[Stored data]
╔══
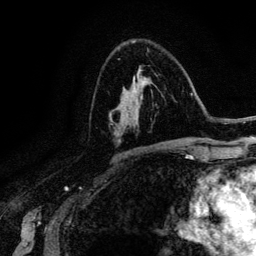
Breast MRI (dynamic contrast-enhanced), one axial slice. Cropped to one breast. Dynamic contrast-enhanced series, time point 2 of 6 at this slice position (early post-contrast). 3 T. TE 4.2 ms, TR 7.9 ms. 1.2 mm slice thickness. 256 × 256 image matrix. Female patient.
Outlined on this slice (semi-automatically segmented with operator editing):
- enhancing-tissue mask used for the functional tumour volume (all voxels passing the contrast-enhancement thresholds inside the analysis volume; usually the tumour): box from (x=133, y=69) to (x=144, y=99) px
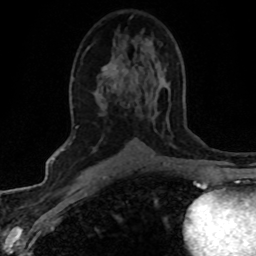
Breast MRI (dynamic contrast-enhanced), one axial slice; position 28 of 80 along the scan axis; cropped to one breast; dynamic contrast-enhanced series, time point 2 of 8 at this slice position (early post-contrast); 1.5 T; TE 4.2 ms, TR 7.1 ms; 256 × 256 image matrix. Female patient.
Annotated regions visible in this slice (semi-automatically segmented with operator editing):
- enhancing-tissue mask used for the functional tumour volume (all voxels passing the contrast-enhancement thresholds inside the analysis volume; usually the tumour): bounding box (x1, y1, x2, y2) in pixels: (93, 66, 107, 152)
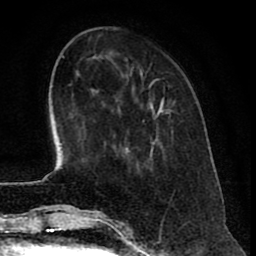
Breast MRI (dynamic contrast-enhanced), one axial slice; position 18 of 80 along the scan axis; cropped to one breast; dynamic contrast-enhanced series, time point 2 of 8 at this slice position (early post-contrast); 1.5 T; TE 2.6 ms, TR 6.1 ms; 256 × 256 image matrix. Female patient.
Outlined on this slice (semi-automatic segmentation, software-assisted and operator-edited):
- enhancing-tissue mask used for the functional tumour volume (all voxels passing the contrast-enhancement thresholds inside the analysis volume; usually the tumour): bounding box (x1, y1, x2, y2) in pixels: (156, 98, 170, 117)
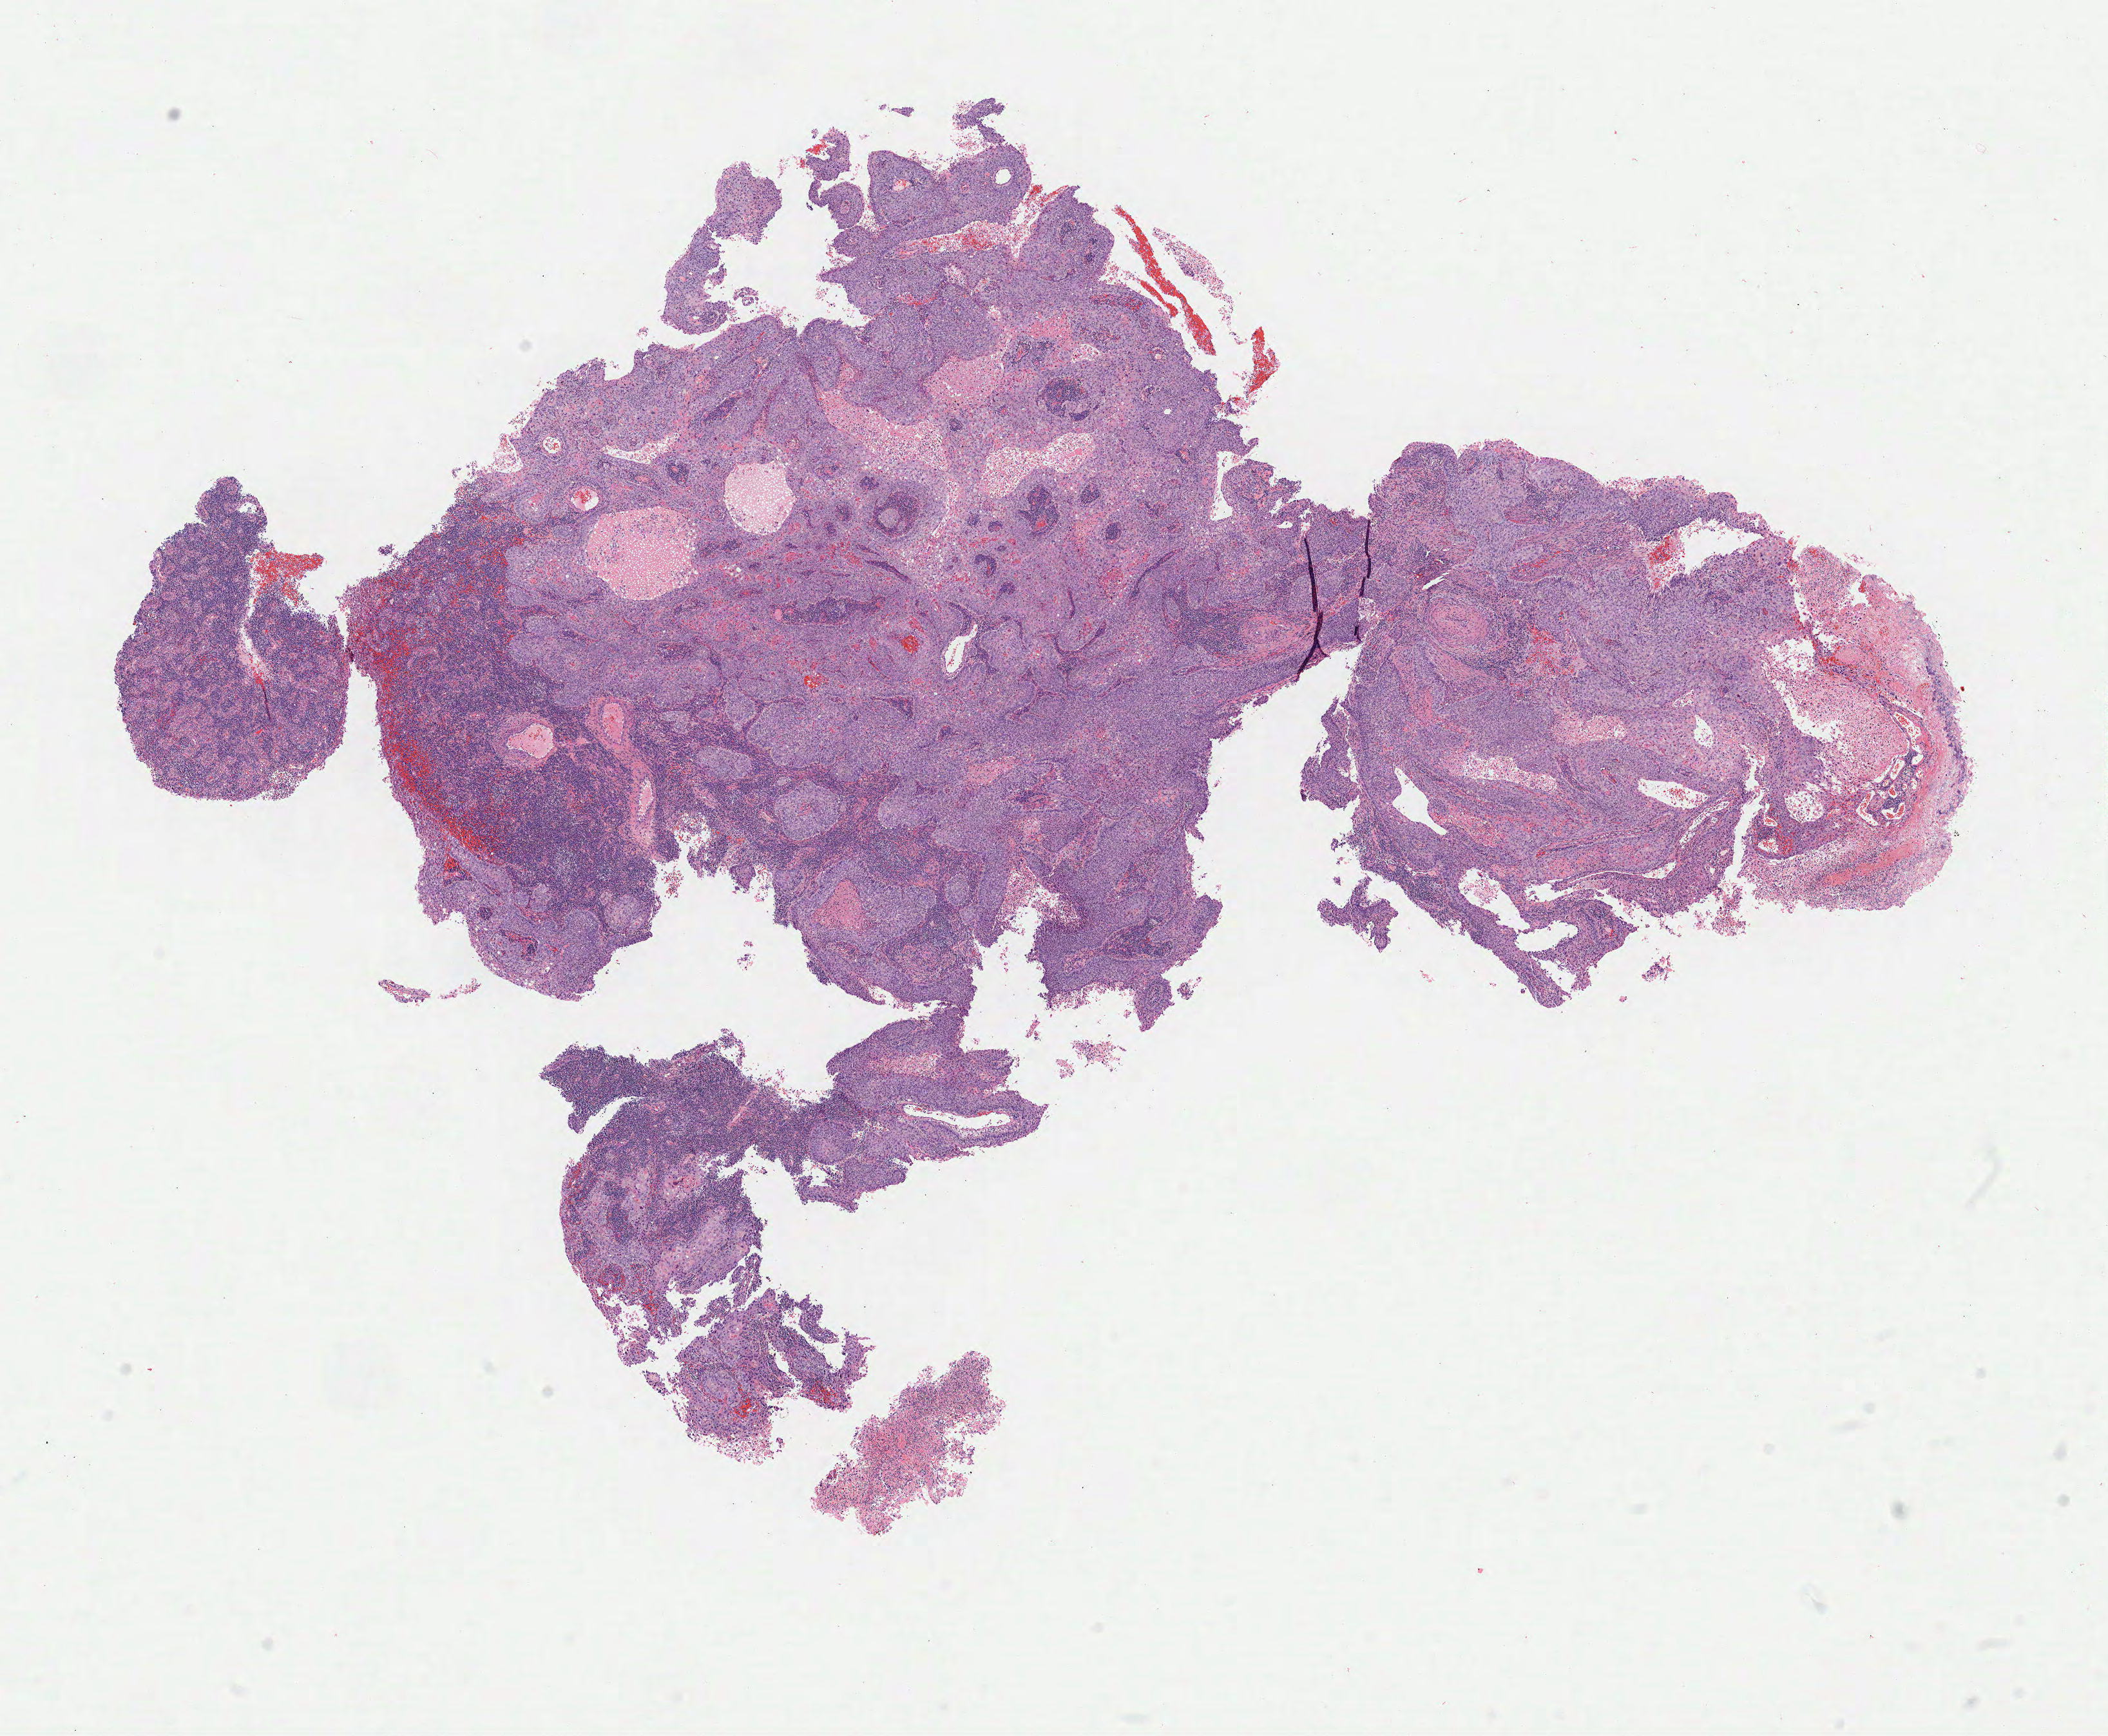
Haematoxylin and eosin whole-slide image, whole scanned area (about 13.0 x 10.7 mm) shown as a low-resolution overview, specimen: tumor tissue, anatomic site: cervix. Female patient, aged 34.
Diagnosis: Squamous cell carcinoma, large cell, nonkeratinizing, NOS.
╚══
Drop the pictures; repeat each entry above exactly.

Exercise result:
Breast MRI (dynamic contrast-enhanced), one axial slice. Cropped to one breast. Dynamic contrast-enhanced series, time point 2 of 6 at this slice position (early post-contrast). 3 T. TE 4.2 ms, TR 7.9 ms. 1.2 mm slice thickness. 256 × 256 image matrix. Female patient.
Outlined on this slice (semi-automatically segmented with operator editing):
- enhancing-tissue mask used for the functional tumour volume (all voxels passing the contrast-enhancement thresholds inside the analysis volume; usually the tumour): box from (x=133, y=69) to (x=144, y=99) px
Breast MRI (dynamic contrast-enhanced), one axial slice; position 28 of 80 along the scan axis; cropped to one breast; dynamic contrast-enhanced series, time point 2 of 8 at this slice position (early post-contrast); 1.5 T; TE 4.2 ms, TR 7.1 ms; 256 × 256 image matrix. Female patient.
Annotated regions visible in this slice (semi-automatically segmented with operator editing):
- enhancing-tissue mask used for the functional tumour volume (all voxels passing the contrast-enhancement thresholds inside the analysis volume; usually the tumour): bounding box (x1, y1, x2, y2) in pixels: (93, 66, 107, 152)
Breast MRI (dynamic contrast-enhanced), one axial slice; position 18 of 80 along the scan axis; cropped to one breast; dynamic contrast-enhanced series, time point 2 of 8 at this slice position (early post-contrast); 1.5 T; TE 2.6 ms, TR 6.1 ms; 256 × 256 image matrix. Female patient.
Outlined on this slice (semi-automatic segmentation, software-assisted and operator-edited):
- enhancing-tissue mask used for the functional tumour volume (all voxels passing the contrast-enhancement thresholds inside the analysis volume; usually the tumour): bounding box (x1, y1, x2, y2) in pixels: (156, 98, 170, 117)
Haematoxylin and eosin whole-slide image, whole scanned area (about 13.0 x 10.7 mm) shown as a low-resolution overview, specimen: tumor tissue, anatomic site: cervix. Female patient, aged 34.
Diagnosis: Squamous cell carcinoma, large cell, nonkeratinizing, NOS.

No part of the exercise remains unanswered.